Dataset:
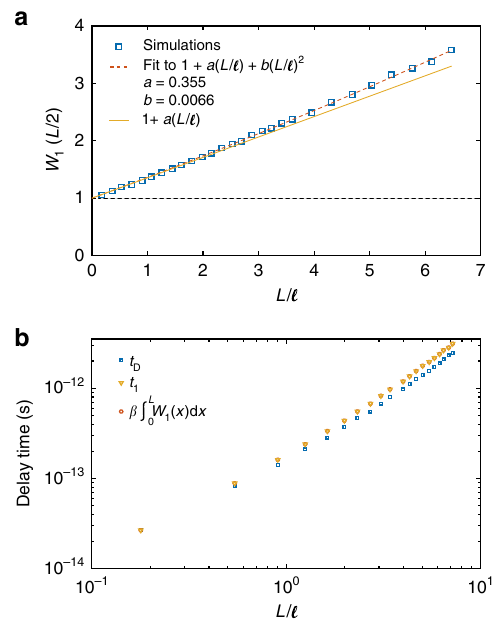
Fig. 5 Scaling of W 1 ( L /2) and the delay times. a The scaling of W 1 ( L /2) (blue squares) is fi t by a parabolic function 1 + a ( L / ℓ ) + b ( L / ℓ ) 2 . The fi t gives a = 0.355 and b = 0.0066 (red dashed curve). The linear coef fi cient a can be calculated using diffusion theory, while the quadratic term re fl ects enhanced delay due to incipient localization. The sum of the constant term of unity (black dashed horizontal line) and the linear term of a ( L / ℓ ) is shown as the yellow solid line. b The delay time of the fully transmitting eigenchannel obtained from the composite phase derivative of the eigenchannel with respect to the frequency shift 38 is shown as the triangles in Fig. 5b. The integral of W 1 ( x ) multiplied by the proportionality constant β is shown as the red circles in the log-log plot of Fig. 5b. The overlap of the two plots shows that the integral W 1 ( x ) is proportonal to the delay time of the fully transmitting eigenchannel (Supplementary Note 4). The scaling of t D , shown as the blue squares, is similar to the scaling of t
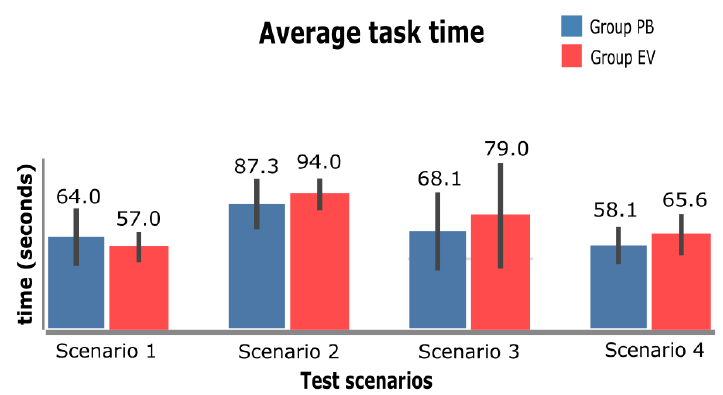
Figure 17. Average time to complete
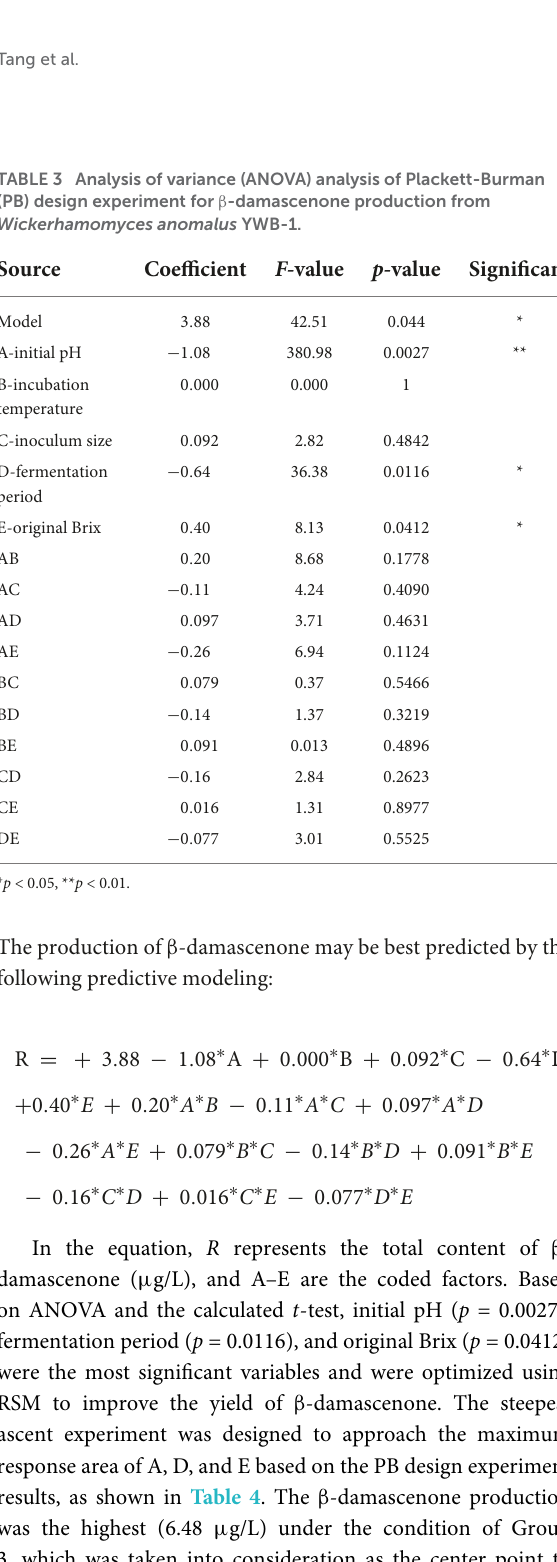
TABLE 3 Analysis of variance (ANOVA) analysis of Plackett-Burman (PB) design experiment for β -damascenone production from Wickerhamomyces anomalus YWB-1.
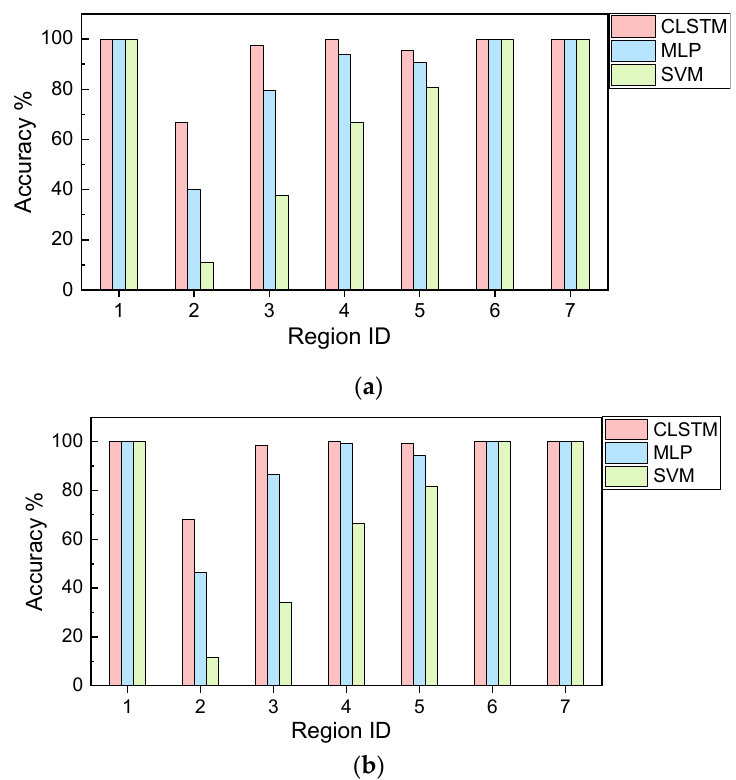
Figure 9. Cross-validation result: classification accuracy of ( a ) 100 data points per sample; ( b ) 40 data points per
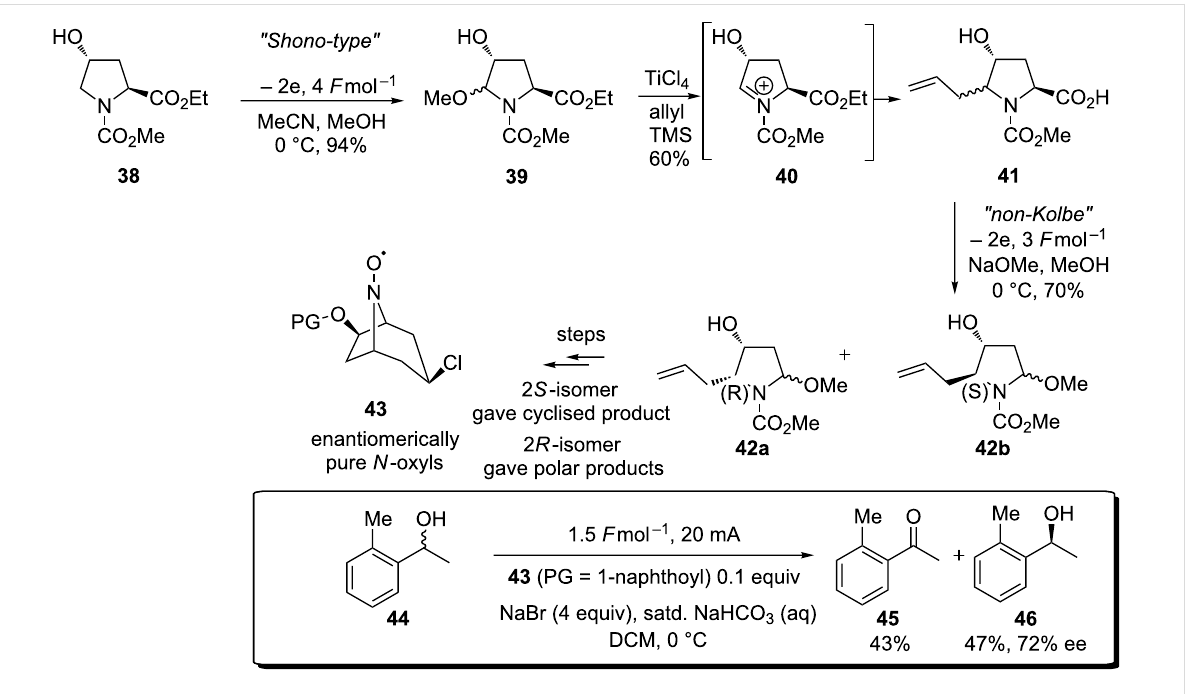
Scheme 9: Electrooxidation to prepare a chiral oxidation mediator and application to the kinetic resolution of sec -alcohols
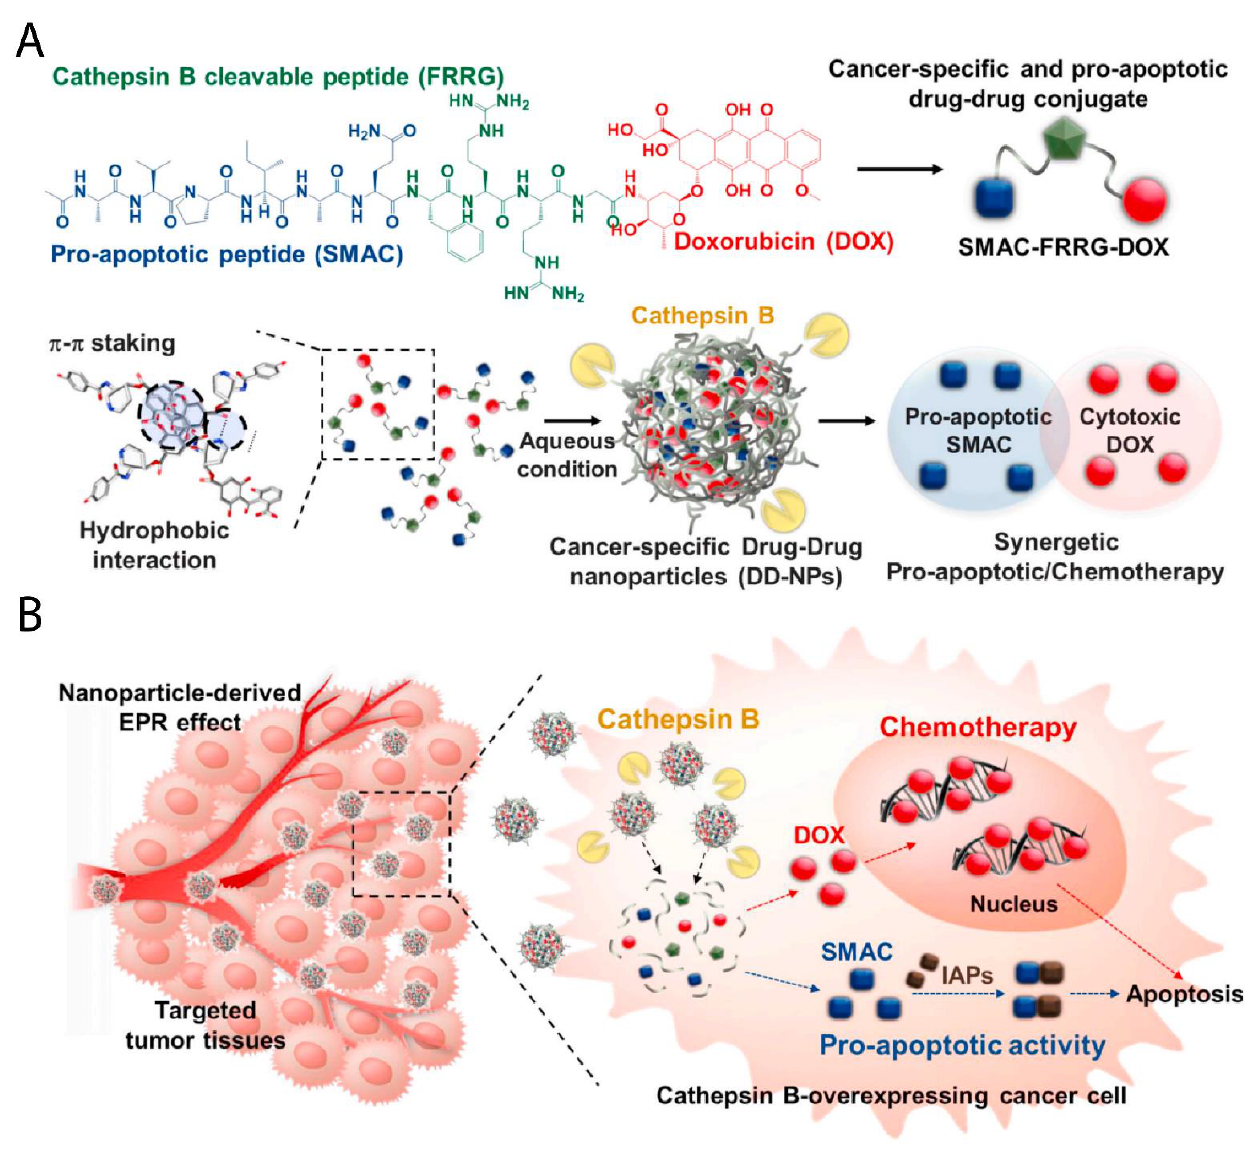
Figure 6. Schematic illustration of DD-NP structure and mechanism of action. ( A ) Molecular and schematic structure of DD-NPs. ( B ) DD-NPs accumulate in tumor tissue through the enhanced permeability and retention effect (EPR). Cathepsin B then cleaves the drug – drug interactions to release DOX and SMAC into the cancer cells. Reproduced with permission from Refs [84].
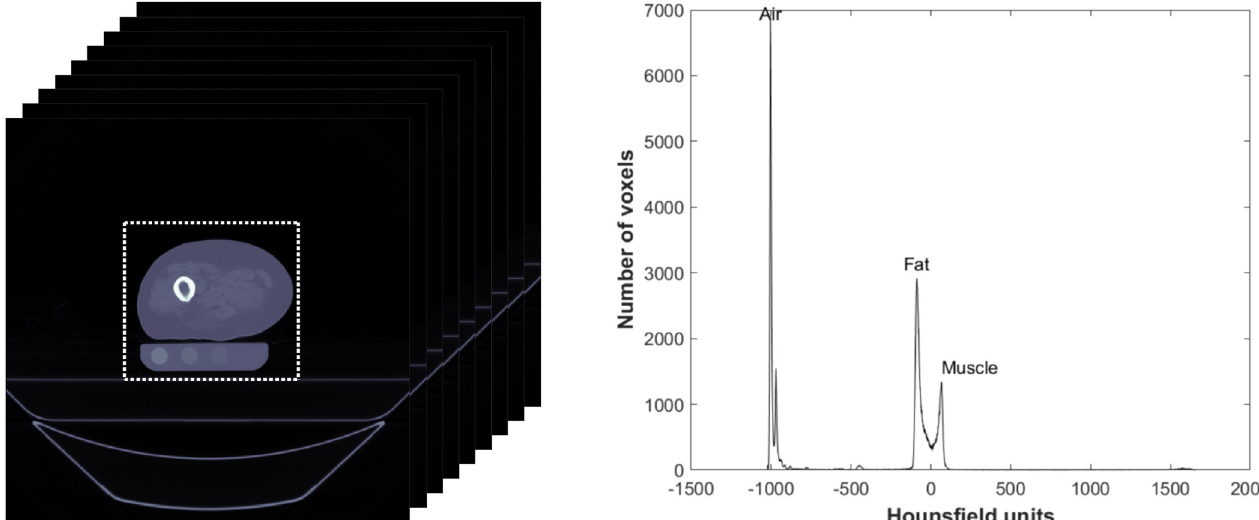
Fig 1. An example of the selected region of interest (left) and the histogram of the Hounsfield units within the region of interest with the peaks for air, fat, and muscle (right).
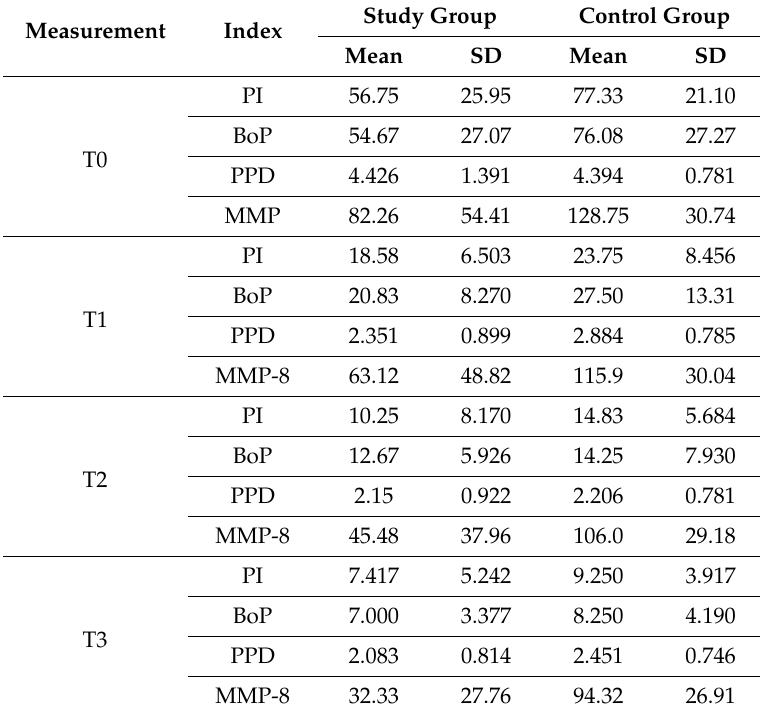
Figure 1. Changes in the distribution of periodontal indices ( a – c ) and salivary metalloproteinase (MMP-8) levels ( d ). Table 1. Descriptive statistics in the study and control group.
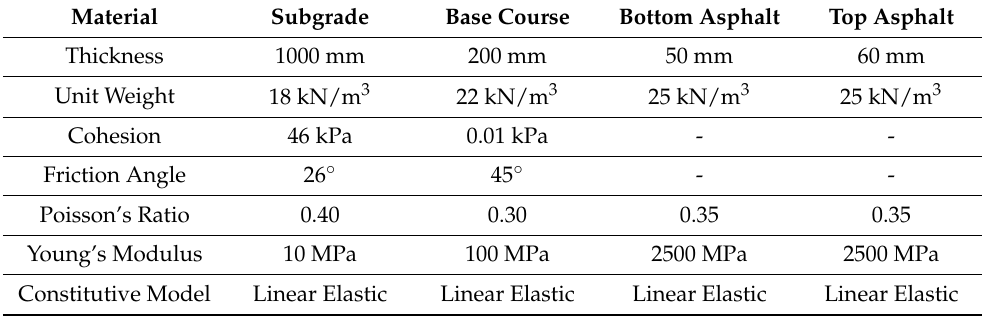
Table 1. The geometry and material properties implemented into the finite element model.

What this task involves: Exactly as they appear, transcribe the lines from the top of the material above through the line with "Figure 6. Schematic". Omit any picture.

Result of this task:
Fig. 5 Scaling of W 1 ( L /2) and the delay times. a The scaling of W 1 ( L /2) (blue squares) is fi t by a parabolic function 1 + a ( L / ℓ ) + b ( L / ℓ ) 2 . The fi t gives a = 0.355 and b = 0.0066 (red dashed curve). The linear coef fi cient a can be calculated using diffusion theory, while the quadratic term re fl ects enhanced delay due to incipient localization. The sum of the constant term of unity (black dashed horizontal line) and the linear term of a ( L / ℓ ) is shown as the yellow solid line. b The delay time of the fully transmitting eigenchannel obtained from the composite phase derivative of the eigenchannel with respect to the frequency shift 38 is shown as the triangles in Fig. 5b. The integral of W 1 ( x ) multiplied by the proportionality constant β is shown as the red circles in the log-log plot of Fig. 5b. The overlap of the two plots shows that the integral W 1 ( x ) is proportonal to the delay time of the fully transmitting eigenchannel (Supplementary Note 4). The scaling of t D , shown as the blue squares, is similar to the scaling of t
Figure 17. Average time to complete
TABLE 3 Analysis of variance (ANOVA) analysis of Plackett-Burman (PB) design experiment for β -damascenone production from Wickerhamomyces anomalus YWB-1.
Figure 9. Cross-validation result: classification accuracy of ( a ) 100 data points per sample; ( b ) 40 data points per
Scheme 9: Electrooxidation to prepare a chiral oxidation mediator and application to the kinetic resolution of sec -alcohols
Figure 6. Schematic illustration of DD-NP structure and mechanism of action. ( A ) Molecular and schematic structure of DD-NPs. ( B ) DD-NPs accumulate in tumor tissue through the enhanced permeability and retention effect (EPR). Cathepsin B then cleaves the drug – drug interactions to release DOX and SMAC into the cancer cells. Reproduced with permission from Refs [84].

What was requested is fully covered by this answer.